NR 601 Week 1 Case Study Discussions (Part 2)

Discussion Part Two (graded)

 

 

 

Physical examination

 

 

Vital Signs:

 

Height:  5 feet 7 inches   Weight: 170 pounds Waist Circumference – 32 inches BP 130/84 T 98.0 po P 92 regular R 22, non-labored

 

HEENT: normocephalic, symmetric. Evidence of prior cataract surgery in both eyes. PERRLA, EOMI, cerumen impaction bilateral ears. Several broken teeth, loose partial plate.

 

NECK: Neck supple; non-palpable lymph nodes; no carotid bruits.

 

LUNGS: Decreased breath sounds bases bilaterally, clear to auscultation

HEART: RRR with regular without S3, S4, murmurs or rubs.

 

ABDOMEN: Bloated appearance, active bowel sounds, LLQ tenderness and 6 cm x 7 cm mass.

 

PV: Pulses are 2+ BL in upper and lower extremities; no edema

NEUROLOGIC: Negative

 

GENITOURINARY: no CVA tenderness

 

MUSCULOSKELETAL: gait fluid and steady. No muscle atrophy or asymmetry. Full ROM all joints. Strength 5/5 and equal bilaterally.

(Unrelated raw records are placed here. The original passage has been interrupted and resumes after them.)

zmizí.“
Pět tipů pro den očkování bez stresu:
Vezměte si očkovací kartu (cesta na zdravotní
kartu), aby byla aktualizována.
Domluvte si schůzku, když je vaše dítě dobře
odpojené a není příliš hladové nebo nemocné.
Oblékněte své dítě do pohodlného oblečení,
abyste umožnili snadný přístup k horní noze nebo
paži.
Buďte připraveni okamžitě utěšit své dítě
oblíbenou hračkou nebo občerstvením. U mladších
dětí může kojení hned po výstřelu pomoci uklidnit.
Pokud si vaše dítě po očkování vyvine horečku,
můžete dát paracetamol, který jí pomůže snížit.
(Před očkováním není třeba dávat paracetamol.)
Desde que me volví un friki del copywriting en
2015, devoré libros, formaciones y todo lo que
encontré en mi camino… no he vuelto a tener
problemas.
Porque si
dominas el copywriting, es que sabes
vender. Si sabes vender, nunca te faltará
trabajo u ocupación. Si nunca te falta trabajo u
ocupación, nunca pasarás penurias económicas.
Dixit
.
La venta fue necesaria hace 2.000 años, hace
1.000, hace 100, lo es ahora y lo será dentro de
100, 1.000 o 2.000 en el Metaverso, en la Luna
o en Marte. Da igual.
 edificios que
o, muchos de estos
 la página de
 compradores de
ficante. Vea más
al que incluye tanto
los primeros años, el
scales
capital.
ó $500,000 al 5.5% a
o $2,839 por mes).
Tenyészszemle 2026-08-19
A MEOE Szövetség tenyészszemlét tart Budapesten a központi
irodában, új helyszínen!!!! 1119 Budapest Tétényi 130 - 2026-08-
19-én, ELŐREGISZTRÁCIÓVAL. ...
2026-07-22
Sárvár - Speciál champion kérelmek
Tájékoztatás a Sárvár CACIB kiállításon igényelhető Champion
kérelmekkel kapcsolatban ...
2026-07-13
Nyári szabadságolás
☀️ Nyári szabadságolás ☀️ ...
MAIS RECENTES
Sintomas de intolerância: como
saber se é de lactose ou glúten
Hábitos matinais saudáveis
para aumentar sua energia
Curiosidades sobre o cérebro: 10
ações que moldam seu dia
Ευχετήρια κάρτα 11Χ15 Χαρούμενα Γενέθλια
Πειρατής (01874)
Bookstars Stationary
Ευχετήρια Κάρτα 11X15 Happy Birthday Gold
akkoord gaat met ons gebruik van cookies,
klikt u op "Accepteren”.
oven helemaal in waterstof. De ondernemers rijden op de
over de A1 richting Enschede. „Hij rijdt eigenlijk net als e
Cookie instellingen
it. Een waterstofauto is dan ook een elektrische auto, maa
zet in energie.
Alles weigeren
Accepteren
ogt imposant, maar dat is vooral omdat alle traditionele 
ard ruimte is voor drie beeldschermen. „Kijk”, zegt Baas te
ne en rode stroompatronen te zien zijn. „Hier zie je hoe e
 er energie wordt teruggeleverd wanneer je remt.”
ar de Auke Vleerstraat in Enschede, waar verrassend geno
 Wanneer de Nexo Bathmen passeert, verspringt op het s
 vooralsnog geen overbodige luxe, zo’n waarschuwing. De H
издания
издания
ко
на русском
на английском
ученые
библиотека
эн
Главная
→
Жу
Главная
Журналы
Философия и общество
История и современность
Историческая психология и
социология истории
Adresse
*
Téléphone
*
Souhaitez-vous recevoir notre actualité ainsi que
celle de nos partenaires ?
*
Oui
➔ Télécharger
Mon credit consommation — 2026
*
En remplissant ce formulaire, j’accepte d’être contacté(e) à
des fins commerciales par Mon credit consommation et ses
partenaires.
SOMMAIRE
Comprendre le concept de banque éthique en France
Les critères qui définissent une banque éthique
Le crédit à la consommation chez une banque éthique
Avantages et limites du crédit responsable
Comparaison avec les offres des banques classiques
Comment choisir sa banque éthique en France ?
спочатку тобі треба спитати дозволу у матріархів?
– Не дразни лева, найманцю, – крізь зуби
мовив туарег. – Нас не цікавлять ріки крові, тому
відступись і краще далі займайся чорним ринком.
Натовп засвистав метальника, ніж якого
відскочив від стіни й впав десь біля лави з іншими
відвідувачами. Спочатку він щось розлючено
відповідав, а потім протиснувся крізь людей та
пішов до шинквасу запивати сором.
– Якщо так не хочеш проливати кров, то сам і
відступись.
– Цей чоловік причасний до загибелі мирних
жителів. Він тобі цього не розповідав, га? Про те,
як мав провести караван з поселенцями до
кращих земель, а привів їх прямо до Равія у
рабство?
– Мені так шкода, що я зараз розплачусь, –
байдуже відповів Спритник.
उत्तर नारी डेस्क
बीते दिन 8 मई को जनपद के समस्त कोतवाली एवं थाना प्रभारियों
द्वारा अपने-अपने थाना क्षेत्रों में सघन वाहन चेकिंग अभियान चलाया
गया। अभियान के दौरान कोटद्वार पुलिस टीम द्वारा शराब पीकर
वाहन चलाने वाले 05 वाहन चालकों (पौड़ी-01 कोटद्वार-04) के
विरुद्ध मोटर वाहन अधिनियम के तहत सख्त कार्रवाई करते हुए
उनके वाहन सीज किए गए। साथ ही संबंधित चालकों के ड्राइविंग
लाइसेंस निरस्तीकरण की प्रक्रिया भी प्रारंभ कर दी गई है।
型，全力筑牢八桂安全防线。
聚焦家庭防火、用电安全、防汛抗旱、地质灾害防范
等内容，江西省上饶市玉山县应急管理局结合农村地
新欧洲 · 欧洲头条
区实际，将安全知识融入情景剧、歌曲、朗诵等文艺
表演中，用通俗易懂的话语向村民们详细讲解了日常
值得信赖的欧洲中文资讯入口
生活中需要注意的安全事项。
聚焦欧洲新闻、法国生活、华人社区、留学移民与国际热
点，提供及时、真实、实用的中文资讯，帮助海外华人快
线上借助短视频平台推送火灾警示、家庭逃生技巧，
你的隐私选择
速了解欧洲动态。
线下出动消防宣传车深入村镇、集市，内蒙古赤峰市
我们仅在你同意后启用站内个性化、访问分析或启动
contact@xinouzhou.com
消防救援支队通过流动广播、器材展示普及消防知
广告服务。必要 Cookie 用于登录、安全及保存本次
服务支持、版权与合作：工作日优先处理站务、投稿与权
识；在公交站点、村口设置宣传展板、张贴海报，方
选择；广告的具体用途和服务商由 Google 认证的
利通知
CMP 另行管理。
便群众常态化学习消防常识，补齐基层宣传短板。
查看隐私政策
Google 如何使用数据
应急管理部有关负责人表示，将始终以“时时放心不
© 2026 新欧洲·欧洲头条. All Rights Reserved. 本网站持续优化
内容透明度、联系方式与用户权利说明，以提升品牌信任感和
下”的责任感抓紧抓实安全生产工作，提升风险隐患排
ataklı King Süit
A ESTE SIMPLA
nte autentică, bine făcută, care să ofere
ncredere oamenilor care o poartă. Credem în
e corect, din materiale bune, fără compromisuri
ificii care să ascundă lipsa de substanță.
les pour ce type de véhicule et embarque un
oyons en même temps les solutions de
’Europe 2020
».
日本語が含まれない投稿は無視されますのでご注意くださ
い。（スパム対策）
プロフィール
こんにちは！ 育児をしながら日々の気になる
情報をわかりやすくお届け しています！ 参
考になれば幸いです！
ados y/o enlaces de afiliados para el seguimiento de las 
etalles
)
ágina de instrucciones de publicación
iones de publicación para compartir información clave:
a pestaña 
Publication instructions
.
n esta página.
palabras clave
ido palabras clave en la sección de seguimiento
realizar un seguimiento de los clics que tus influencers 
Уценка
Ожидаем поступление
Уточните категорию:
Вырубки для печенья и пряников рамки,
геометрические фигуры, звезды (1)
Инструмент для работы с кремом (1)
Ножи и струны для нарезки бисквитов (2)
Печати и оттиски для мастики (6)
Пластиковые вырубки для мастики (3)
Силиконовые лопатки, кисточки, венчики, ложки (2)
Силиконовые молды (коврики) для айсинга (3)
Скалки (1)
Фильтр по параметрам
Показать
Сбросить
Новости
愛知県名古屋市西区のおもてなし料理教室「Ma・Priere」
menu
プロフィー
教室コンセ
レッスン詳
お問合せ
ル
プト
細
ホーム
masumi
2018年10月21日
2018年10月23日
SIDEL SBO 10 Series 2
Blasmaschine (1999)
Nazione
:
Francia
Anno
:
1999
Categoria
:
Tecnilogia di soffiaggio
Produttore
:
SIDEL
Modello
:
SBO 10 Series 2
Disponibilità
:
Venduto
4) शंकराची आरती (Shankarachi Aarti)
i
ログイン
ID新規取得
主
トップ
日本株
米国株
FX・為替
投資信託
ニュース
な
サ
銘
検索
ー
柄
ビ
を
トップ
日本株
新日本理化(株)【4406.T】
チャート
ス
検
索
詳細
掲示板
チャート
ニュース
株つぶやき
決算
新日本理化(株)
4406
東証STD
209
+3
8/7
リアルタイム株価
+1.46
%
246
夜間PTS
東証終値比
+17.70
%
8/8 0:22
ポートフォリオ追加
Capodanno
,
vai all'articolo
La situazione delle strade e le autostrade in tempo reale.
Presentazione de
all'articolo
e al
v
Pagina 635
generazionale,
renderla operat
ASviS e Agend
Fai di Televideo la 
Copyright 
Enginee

Hips: Discomfort on flexion in both hips; extensor and flexor strength symmetrical.

 

Knees: Left knee discomfort with weight bearing. No redness, warmth or edema. Full ROM in both knees with symmetrical extensor and flexor strength. Crepitus on extension of left knee.

 

Hands: No redness or swelling. Bilateral joint tenderness of the distal interphalangeal and proximal interphalangeal joints of the 2nd and 3rd digits.

 

Calf circumference-31 cm; Mid-arm circumference- 22 cm

 

PSYCH: normal affect

 

SKIN: Pale. Areas of healing ecchymosis: Left knee- 3 cm x 2 cm x 0 cm. Right knee -2 cm x 2.5 cm x 0 cm.

 

 

 

Discussion Part Two:

 

 

Summarize the history and results of the physical exam. Discuss the differential diagnosis and rationale for choosing the primary diagnosis. Include one evidence-based journal article that supports your rationale and include a complete treatment plan that includes medications, possible referrals, patient education, ICD 10 Codes, and plan for follow-up.